Last modified: 2013-06-18 16:22:13 UTC
Set $wgCategoryCollation to 'uca-sv' on Swedish Wikipedia and rebuild category sort keys Needs community notification and discussion. Split off from bug 29788.
Assuming this change will sort ABC...XYZÅÄÖ correctly there have been multiple community discussions on Swedish Wikipedia agreeing that the old sort order was a bug needing fixing. We are just waiting for the bug to be fixed (first bug 164, then bug 29788, and now this bug).
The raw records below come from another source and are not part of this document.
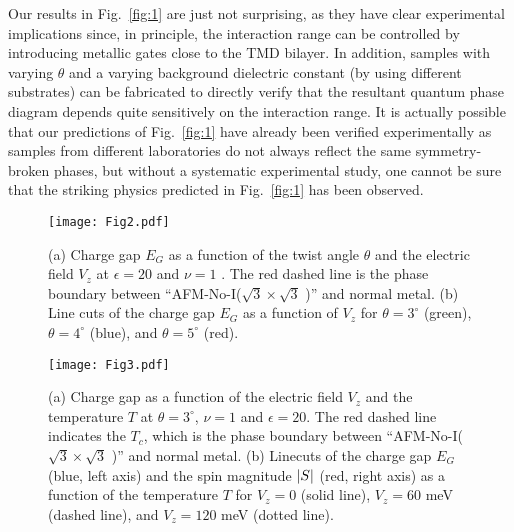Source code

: \documentclass[aps,prb,twocolumn,superscriptaddress,longbibliography]{revtex4-2}
\begin{document}
Our results in Fig.~\ref{fig:1} are just not surprising, as they have clear experimental implications since, in principle, the interaction range can be controlled by introducing metallic gates close to the TMD bilayer.  In addition, samples with varying $\theta$ and a varying background dielectric constant (by using different substrates) can be fabricated to directly verify that the resultant quantum phase diagram depends quite sensitively on the interaction range.  It is actually possible that our predictions of Fig.~\ref{fig:1} have already been verified experimentally as samples from different laboratories do not always reflect the same symmetry-broken phases, but without a systematic experimental study, one cannot be sure that the striking physics predicted in Fig.~\ref{fig:1} has been observed.

\begin{figure}[ht]
    \centering
    \texttt{[image: Fig2.pdf]}
    \caption{(a) Charge gap $E_G$ as a function of the twist angle $\theta$ and the electric field $V_z$ at $\epsilon=20$ and $\nu=1$ . The red dashed line is the phase boundary between ``AFM-No-I($\sqrt{3}\times\sqrt{3}$ )'' and normal metal. (b) Line cuts of the charge gap $E_G$ as a function of $V_z$ for $\theta=3^\circ$ (green), $\theta=4^\circ$ (blue), and $\theta=5^\circ$ (red).}
    \label{fig:2}
\end{figure}

\begin{figure}[ht]
    \centering
    \texttt{[image: Fig3.pdf]}
    \caption{(a) Charge gap as a function of the electric field $V_z$ and the temperature $T$ at $\theta=3^\circ$, $\nu=1$ and $\epsilon=20$. The red dashed line indicates the $T_c$, which is the phase boundary between ``AFM-No-I($\sqrt{3}\times\sqrt{3}$ )'' and normal metal. (b) Linecuts of the charge gap $E_G$ (blue, left axis) and the spin magnitude $\abs{S}$ (red, right axis) as a function of the temperature $T$ for $V_z=0$ (solid line), $V_z=60$ meV (dashed line), and $V_z=120$ meV (dotted line). }
    \label{fig:3}
\end{figure}
\end{document}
Sorting diacritics (other than ÅÄÖ) better (ÁÀÂ... as variants of A, ÇČ.. as variants of C, and so on) is a bonus, but already worked around in many cases with DEFAULTSORT. Unless there are very strange changes in sorting of other characters there should be no opposition to changing this setting.
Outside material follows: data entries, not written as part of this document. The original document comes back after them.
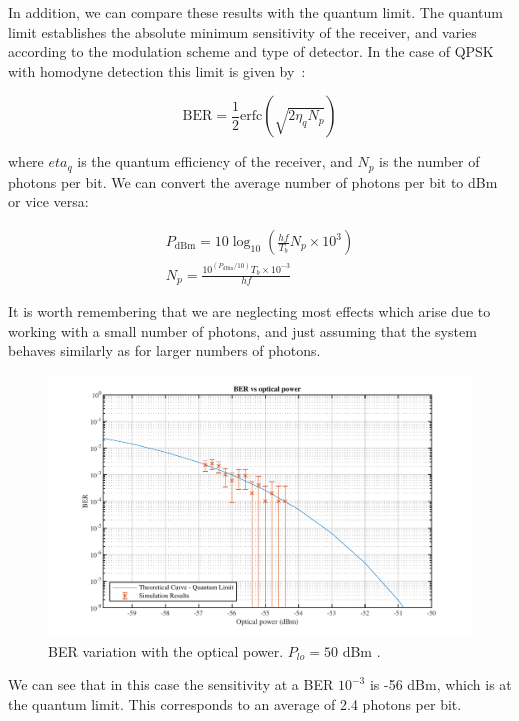 In addition, we can compare these results with the quantum limit. The quantum 
limit establishes the absolute minimum sensitivity of the receiver, and varies 
according to the modulation scheme and type of detector. In the case of QPSK 
with homodyne detection this limit is given by~\cite{senior09, agrawal12}:

\begin{equation}\label{eq:quantumLimit_homodyne}
\text{BER} = \frac{1}{2} \text{erfc}\left( \sqrt{2 \eta_q N_p}\right)
\end{equation}

\noindent where $eta_q$ is the quantum efficiency of the receiver, and $N_p$ is 
the number of photons per bit. We can convert the average number of photons per 
bit to dBm or vice versa:

\begin{align}
	P_{\text{dBm}} = 10 \log_{10}\left(\frac{h f}{T_b} N_p \times 10^3\right) \\
	N_p = \frac{10^{(P_{\text{dBm}}/10)} T_b \times 10^{-3}}{hf}
\end{align}

It is worth remembering that we are neglecting most effects which arise due to 
working with a small number of photons, and just assuming that the system 
behaves similarly as for larger numbers of photons.

	\begin{figure}[h]
	\centering
	\includegraphics[width=1\textwidth]
	{sdf/m_qam_system/figures/simulations/05_loShot/berCurve_loShot2.pdf}
	\caption{BER variation with the optical power. $P_{lo} = 50$ dBm 
	.}\label{fig:sim_loShot_quantumLimit}
\end{figure}

We can see that in this case the sensitivity at a BER $10^{-3}$ is -56 dBm, 
which is at the quantum limit. This corresponds to an average of 2.4 photons 
per bit.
I created a testwiki for you at http://users.v-lo.krakow.pl/~matmarex/testwiki-sv/ to verify that the behavior is indeed correct. Feel free to use it for testing and link in on-wiki, but be aware that I'll probably kill it once the change is performed. Please link some of the discussions (preferably ones with results clearly indicated with yes/no icons :) ) so I can suggest the change with a clear conscience ;) This will have to wait at least for the deployment of 1.21wmf11 anyway: https://www.mediawiki.org/wiki/MediaWiki_1.21/Roadmap And yes, that's exactly what this change will do.
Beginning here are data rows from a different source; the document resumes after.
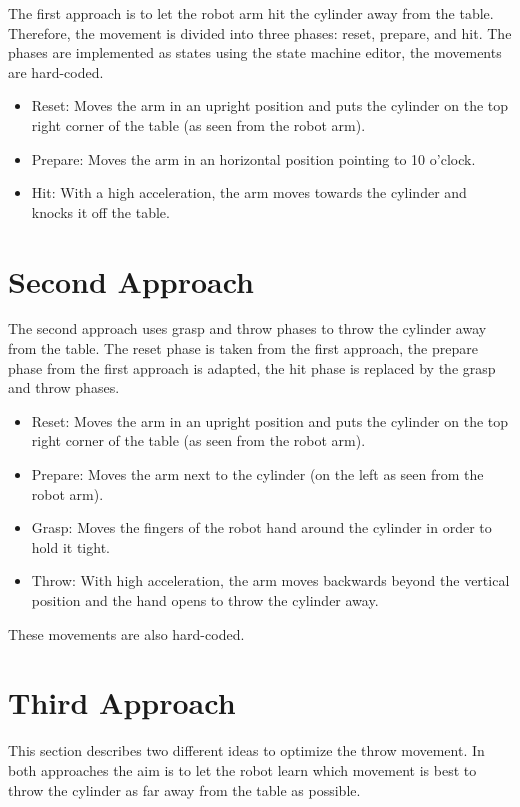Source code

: \documentclass[10pt,twocolumn,letterpaper]{article}
\begin{document}
The first approach is to let the robot arm hit the cylinder away from the table. Therefore, the movement is divided into three phases: reset, prepare, and hit. The phases are implemented as states using the state machine editor, the movements are hard-coded.

\begin{itemize}
\item Reset: Moves the arm in an upright position and puts the cylinder on the top right corner of the table (as seen from the robot arm).
\item Prepare: Moves the arm in an horizontal position pointing to 10 o'clock.
\item Hit: With a high acceleration, the arm moves towards the cylinder and knocks it off the table.
\end{itemize}

\section{Second Approach} \label{sec:secondApproach}

The second approach uses grasp and throw phases to throw the cylinder away from the table. The reset phase is taken from the first approach, the prepare phase from the first approach is adapted, the hit phase is replaced by the grasp and throw phases.
\begin{itemize}
\item Reset: Moves the arm in an upright position and puts the cylinder on the top right corner of the table (as seen from the robot arm).
\item Prepare: Moves the arm next to the cylinder (on the left as seen from the robot arm).
\item Grasp: Moves the fingers of the robot hand around the cylinder in order to hold it tight.
\item Throw: With high acceleration, the arm moves backwards beyond the vertical position and the hand opens to throw the cylinder away.
\end{itemize}

These movements are also hard-coded.

\section{Third Approach} \label{sec:thirdApproach}

This section describes two different ideas to optimize the throw movement. In both approaches the aim is to let the robot learn which movement is best to throw the cylinder as far away from the table as possible.
\end{document}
And if there are no such discussions, it would be nice to hold one, even if it's just a formality. I am not a WMF employee, but their policy is clear – a configuration change (especially one that is this disruptive) can only be made if there's obvious consensus. There's no hurry, especially since this change can only be made after MW 1.21wmf11 is deployed on March 13. Here's a very similar voting/discussion I created on pl.wikipedia, regarding the same change, but for Polish: short explanation, voting and comment with yes/no icons. You can link the testwiki I created there. https://pl.wikipedia.org/wiki/Wikipedia:PR#Zmiana_konfiguracji_.E2.80.93_w.C5.82.C4.85czenie_poprawnego_sortowania_artyku.C5.82.C3.B3w_na_stronach_kategorii
The sorting looks good at the test wiki. Thanks for making that available. The discussions on Swedish Wikipedia are mostly someone asking "Why are Å and Ä in wrong order?" and someone else answering "It's a bug" then maybe followed by discussing if anything can or is being done to fix it. Fixing an obvious bug is not the kind of discussions that would get long lists of supporters (also Swedish Wikipedia generally avoids votes with icons). One such discussion is [[sv:Wikipedia:Wikipediafrågor/Arkiv/2011#ABC...ÄÅÖ]], which ended with submitting bug 29788 "Sort Swedish letters ÅÄÖ correctly on Swedish Wikipedia". How the servers are set up technically to achieve this is better decided by Wikimedia technical staff than by a Wikipedia user vote. But if a vote is needed I am sure it can be arranged.
I think this can proceed without another voting, the community has made it pretty clear they do want it :) Ib357adba.
Community was notified and agrees to this change at the local Village Pump: [[sv:Wikipedia:Bybrunnen#Svensk_sorteringsordning_i_kategorier_.28.C3.85.C3.84.C3.96.2C_inte_.C3.84.C3.85.C3.96.29]] Unfortunately there is a problem with words starting between "Th" and "Tö". They are sorted in the right order. But they get sorted under letter "Þ", and not under letter "T" like words between "T" and "Tg". I think sorting letter "Þ" as "th" is fine, but then it should go under a letter "T" heading.
This would probably not happen if bug 43740 was fixed. (Thorn is expanded to "th", which ideally would get removed during the prune primary collision step but doesnt) In the mean time should probably have a system for remmoving certain elements from the big list of first-letters for certain collations (opposite of the current $firstLetters array that adds elements to the big list)
Submitted I57e07a20 to fix this. Deployed on my testwiki, where it seems to solve the issue. Once it's merged and deployed on sv.wiki, the following has to be done to fix the categories: * remove the entry for first-letters from the object cache * re-run updateCollation.php with a --force argument
Only purging first-letters:sv (or i suppose the full key would be svwiki:first-letters:sv) from memcache after merging this change is neccesary. Re running the script should not be needed.
mysql:wikiadmin@db1034 [svwiki]> select count(cl_collation), cl_collation from categorylinks group by cl_collation ; +---------------------+--------------+ | count(cl_collation) | cl_collation | +---------------------+--------------+ | 4556745 | uca-sv | +---------------------+--------------+ 1 row in set (11.04 sec)
(In reply to comment #8) > Once it's merged and deployed on sv.wiki, the following has to be done to fix > the categories: > * remove the entry for first-letters from the object cache > * re-run updateCollation.php with a --force argument For the latter, I think we might want to hold off (if possible).. Tim is/was going to do some server side ICU upgrades, which will then require for all the wikis on uca-* to be re-run with --force
Reedy tried to do some cache purging on IRC today and failed. I have no idea what is going on, and it seems neither has he. :) Worst case, we'll just have to wait a week for the cache to expire and hopefully it'll start working properly by itself. Sorry about the mess. Example category page with thorn ('Þ') visible: https://sv.wikipedia.org/wiki/Kategori:Svenska_kokboksförfattare?action=purge
Maybe CACHE_ANYTHING goes to a different cache then was being purge(?)
So it seems like we finally managed to purge the right servers. I'm making this as RESOLVED FIXED. (If any category pages are still looking funny, they just need action=purge.)